■ **Records from a data source**

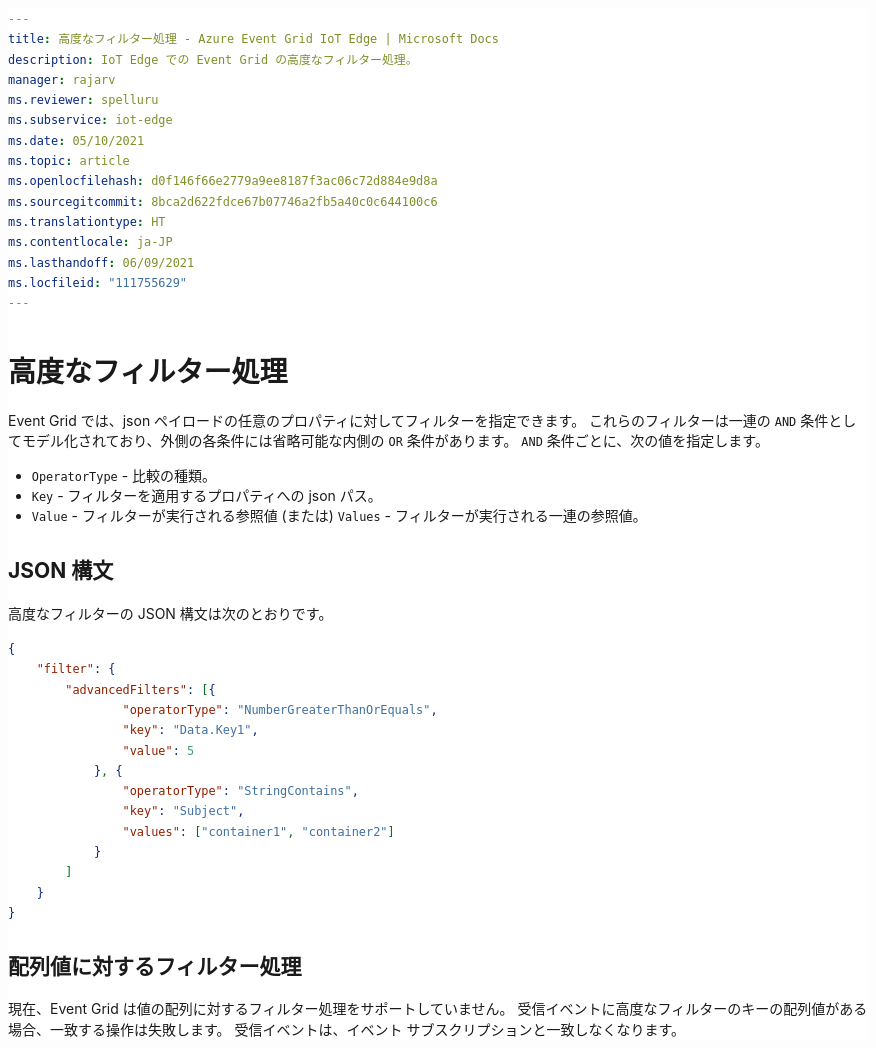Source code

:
```yaml
---
title: 高度なフィルター処理 - Azure Event Grid IoT Edge | Microsoft Docs
description: IoT Edge での Event Grid の高度なフィルター処理。
manager: rajarv
ms.reviewer: spelluru
ms.subservice: iot-edge
ms.date: 05/10/2021
ms.topic: article
ms.openlocfilehash: d0f146f66e2779a9ee8187f3ac06c72d884e9d8a
ms.sourcegitcommit: 8bca2d622fdce67b07746a2fb5a40c0c644100c6
ms.translationtype: HT
ms.contentlocale: ja-JP
ms.lasthandoff: 06/09/2021
ms.locfileid: "111755629"
---
```

# <a name="advanced-filtering"></a>高度なフィルター処理
Event Grid では、json ペイロードの任意のプロパティに対してフィルターを指定できます。 これらのフィルターは一連の `AND` 条件としてモデル化されており、外側の各条件には省略可能な内側の `OR` 条件があります。 `AND` 条件ごとに、次の値を指定します。

* `OperatorType` - 比較の種類。
* `Key` - フィルターを適用するプロパティへの json パス。
* `Value` - フィルターが実行される参照値 (または) `Values` - フィルターが実行される一連の参照値。

## <a name="json-syntax"></a>JSON 構文

高度なフィルターの JSON 構文は次のとおりです。

```json
{
    "filter": {
        "advancedFilters": [{
                "operatorType": "NumberGreaterThanOrEquals",
                "key": "Data.Key1",
                "value": 5
            }, {
                "operatorType": "StringContains",
                "key": "Subject",
                "values": ["container1", "container2"]
            }
        ]
    }
}
```

## <a name="filtering-on-array-values"></a>配列値に対するフィルター処理

現在、Event Grid は値の配列に対するフィルター処理をサポートしていません。 受信イベントに高度なフィルターのキーの配列値がある場合、一致する操作は失敗します。 受信イベントは、イベント サブスクリプションと一致しなくなります。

■ **Work request**
Your copy must hold every record above in its exact wording and must hold no pictures.

■ **Solution to this exercise**
Source code

:
```yaml
---
title: 高度なフィルター処理 - Azure Event Grid IoT Edge | Microsoft Docs
description: IoT Edge での Event Grid の高度なフィルター処理。
manager: rajarv
ms.reviewer: spelluru
ms.subservice: iot-edge
ms.date: 05/10/2021
ms.topic: article
ms.openlocfilehash: d0f146f66e2779a9ee8187f3ac06c72d884e9d8a
ms.sourcegitcommit: 8bca2d622fdce67b07746a2fb5a40c0c644100c6
ms.translationtype: HT
ms.contentlocale: ja-JP
ms.lasthandoff: 06/09/2021
ms.locfileid: "111755629"
---
```

# <a name="advanced-filtering"></a>高度なフィルター処理
Event Grid では、json ペイロードの任意のプロパティに対してフィルターを指定できます。 これらのフィルターは一連の `AND` 条件としてモデル化されており、外側の各条件には省略可能な内側の `OR` 条件があります。 `AND` 条件ごとに、次の値を指定します。

* `OperatorType` - 比較の種類。
* `Key` - フィルターを適用するプロパティへの json パス。
* `Value` - フィルターが実行される参照値 (または) `Values` - フィルターが実行される一連の参照値。

## <a name="json-syntax"></a>JSON 構文

高度なフィルターの JSON 構文は次のとおりです。

```json
{
    "filter": {
        "advancedFilters": [{
                "operatorType": "NumberGreaterThanOrEquals",
                "key": "Data.Key1",
                "value": 5
            }, {
                "operatorType": "StringContains",
                "key": "Subject",
                "values": ["container1", "container2"]
            }
        ]
    }
}
```

## <a name="filtering-on-array-values"></a>配列値に対するフィルター処理

現在、Event Grid は値の配列に対するフィルター処理をサポートしていません。 受信イベントに高度なフィルターのキーの配列値がある場合、一致する操作は失敗します。 受信イベントは、イベント サブスクリプションと一致しなくなります。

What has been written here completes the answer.